SPACs (Special Purpose Acquisition Companies) are companies that have no operations but go public with the intention of acquiring a company with the proceeds of an initial public offering. Large institutional investors, such as hedge funds, usually buy shares of SPACs. SPACs are also referred to as “blank check” companies because the funds are raised with the idea of acquiring a company after the funds have been raised. The SEC imposes some pretty rigid rules on SPACs. First of all you need approximately 80% of the investors in the SPAC to agree on the acquisition. Secondly, the SPAC has usually only 18 months to identify a candidate to acquire it or the SPAC has to be dissolved. Lastly, management is very restricted on the amount of money they can distribute until they have finalized an acquisition. Additionally, the newly formed public company that has raised capital through a SPAC does trade but not actively until after they have acquired a company and received approval from the SEC. This is a popular concept for large institution investors such as hedge funds, however, only a little over half of the 50 SPACs that filed to go public in 2005 made it out the door.
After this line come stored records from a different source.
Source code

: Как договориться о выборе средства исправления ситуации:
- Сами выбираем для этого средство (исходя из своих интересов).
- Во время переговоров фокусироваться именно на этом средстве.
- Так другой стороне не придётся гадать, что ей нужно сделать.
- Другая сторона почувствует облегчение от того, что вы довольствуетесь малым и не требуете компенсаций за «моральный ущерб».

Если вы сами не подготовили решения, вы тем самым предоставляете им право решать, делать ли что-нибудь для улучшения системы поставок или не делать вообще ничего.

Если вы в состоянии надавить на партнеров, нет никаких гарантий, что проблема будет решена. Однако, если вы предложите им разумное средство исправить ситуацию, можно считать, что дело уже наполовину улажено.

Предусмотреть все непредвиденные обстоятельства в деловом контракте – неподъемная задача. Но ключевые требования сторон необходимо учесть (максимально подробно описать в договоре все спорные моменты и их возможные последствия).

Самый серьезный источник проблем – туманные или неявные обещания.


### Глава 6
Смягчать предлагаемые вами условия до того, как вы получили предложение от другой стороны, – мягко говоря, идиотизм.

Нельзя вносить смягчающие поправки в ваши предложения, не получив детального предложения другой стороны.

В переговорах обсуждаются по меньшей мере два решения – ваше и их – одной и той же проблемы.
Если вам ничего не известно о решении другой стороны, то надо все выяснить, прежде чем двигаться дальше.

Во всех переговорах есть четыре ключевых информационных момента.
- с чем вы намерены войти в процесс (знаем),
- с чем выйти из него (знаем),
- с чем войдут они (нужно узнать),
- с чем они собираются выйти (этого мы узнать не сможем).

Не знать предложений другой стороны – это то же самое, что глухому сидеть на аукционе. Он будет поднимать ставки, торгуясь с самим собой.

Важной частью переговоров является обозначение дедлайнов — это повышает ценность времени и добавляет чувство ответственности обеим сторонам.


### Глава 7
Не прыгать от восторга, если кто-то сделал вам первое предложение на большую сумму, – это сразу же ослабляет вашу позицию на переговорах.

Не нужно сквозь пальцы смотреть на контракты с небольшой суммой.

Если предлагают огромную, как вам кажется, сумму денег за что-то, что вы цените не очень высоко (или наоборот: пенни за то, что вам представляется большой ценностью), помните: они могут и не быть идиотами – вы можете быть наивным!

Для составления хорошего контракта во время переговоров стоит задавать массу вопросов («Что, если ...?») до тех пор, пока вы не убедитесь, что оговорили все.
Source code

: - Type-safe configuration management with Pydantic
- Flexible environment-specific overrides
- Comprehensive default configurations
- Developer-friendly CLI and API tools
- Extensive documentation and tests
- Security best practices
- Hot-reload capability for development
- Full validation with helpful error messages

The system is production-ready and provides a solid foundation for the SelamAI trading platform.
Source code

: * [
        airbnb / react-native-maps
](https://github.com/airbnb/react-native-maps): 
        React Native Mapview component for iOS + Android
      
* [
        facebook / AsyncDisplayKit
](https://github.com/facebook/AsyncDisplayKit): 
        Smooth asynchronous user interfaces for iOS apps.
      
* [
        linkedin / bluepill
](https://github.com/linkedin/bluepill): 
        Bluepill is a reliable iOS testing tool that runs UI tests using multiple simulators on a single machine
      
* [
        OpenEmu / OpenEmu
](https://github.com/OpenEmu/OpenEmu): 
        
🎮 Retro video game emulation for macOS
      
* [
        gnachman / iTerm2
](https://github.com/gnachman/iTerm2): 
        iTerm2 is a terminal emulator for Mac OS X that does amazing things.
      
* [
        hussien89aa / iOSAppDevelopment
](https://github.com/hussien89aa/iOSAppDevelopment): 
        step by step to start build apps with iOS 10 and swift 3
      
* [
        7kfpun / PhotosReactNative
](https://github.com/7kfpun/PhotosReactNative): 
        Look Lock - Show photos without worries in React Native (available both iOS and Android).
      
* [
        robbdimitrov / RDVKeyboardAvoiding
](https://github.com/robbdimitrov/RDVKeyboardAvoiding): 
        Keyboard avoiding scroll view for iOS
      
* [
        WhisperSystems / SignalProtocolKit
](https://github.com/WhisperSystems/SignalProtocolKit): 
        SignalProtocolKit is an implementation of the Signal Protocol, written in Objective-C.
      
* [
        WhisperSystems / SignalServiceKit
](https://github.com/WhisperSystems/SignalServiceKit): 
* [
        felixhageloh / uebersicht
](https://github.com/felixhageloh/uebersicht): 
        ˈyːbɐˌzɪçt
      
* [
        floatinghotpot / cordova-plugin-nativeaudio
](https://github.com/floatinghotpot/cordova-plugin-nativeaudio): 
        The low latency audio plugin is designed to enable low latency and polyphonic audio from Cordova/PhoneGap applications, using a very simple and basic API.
There are many different opinions on SPACs. Here is the New York Times take on SPACs:
“WOULD you hand over wads of cash to a money manager you didn’t know, to invest in a company he hadn’t yet discovered, and would you then also pay a boutique investment bank you had never heard of as much as 10 percent to get in on that deal?
If the answer is yes, then join the latest alternative investment craze: special purpose acquisition companies, or SPAC’s.
They are essentially blank-check companies that allow their managers to raise money from the public to later invest in another company - although issuers do not disclose the target because to do so would mandate onerous disclosure requirements. Think of a SPAC (rhymes with smack) as a publicly traded buyout company.”
The New York Times can be brutal in their assessment but here is my take on SPACs. If an investor can follow individual SPACs after they have identified an acquisition candidate but before they are approved by the SEC and NASD they will have sufficient time to analyze each deal. An investor can purchase shares after the deal is approved for trading. Chances are if a SPAC has raised $20 or $30 million and they have gained the 85% to 90% vote of the investors who put up that money to approve the deal going, then you have a good opportunity to ride the coattails of a potentially great stock. Again, I want to stress the importance of doing your homework before you buy.